[Stored entries]
########

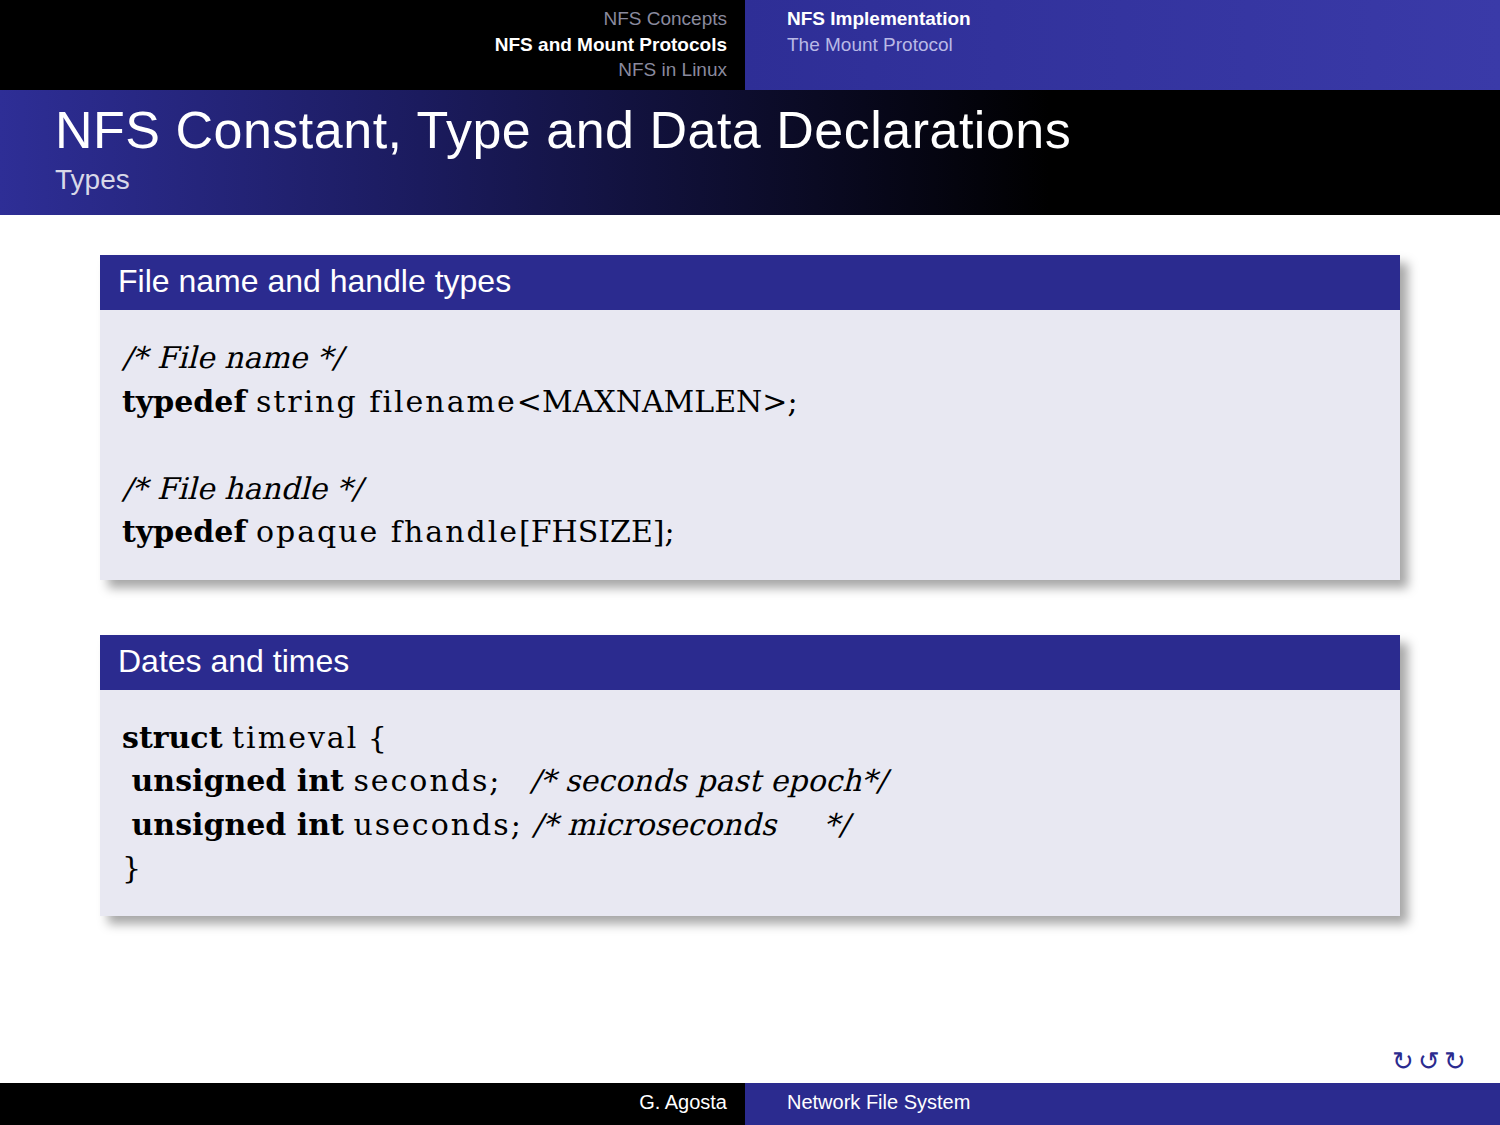NFS Concepts
NFS and Mount Protocols
NFS in Linux
NFS Implementation
The Mount Protocol
NFS Constant, Type and Data Declarations
Types
File name and handle types
/* File name */
typedef string filename<MAXNAMLEN>;

/* File handle */
typedef opaque fhandle[FHSIZE];
Dates and times
struct timeval {
 unsigned int seconds;   /* seconds past epoch*/
 unsigned int useconds; /* microseconds     */
}
↻↺↻
G. Agosta
Network File System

########

### Work task
Say how many lines of the data include the word "typedef". Nothing other than the number should be given.

### Response to this exercise
2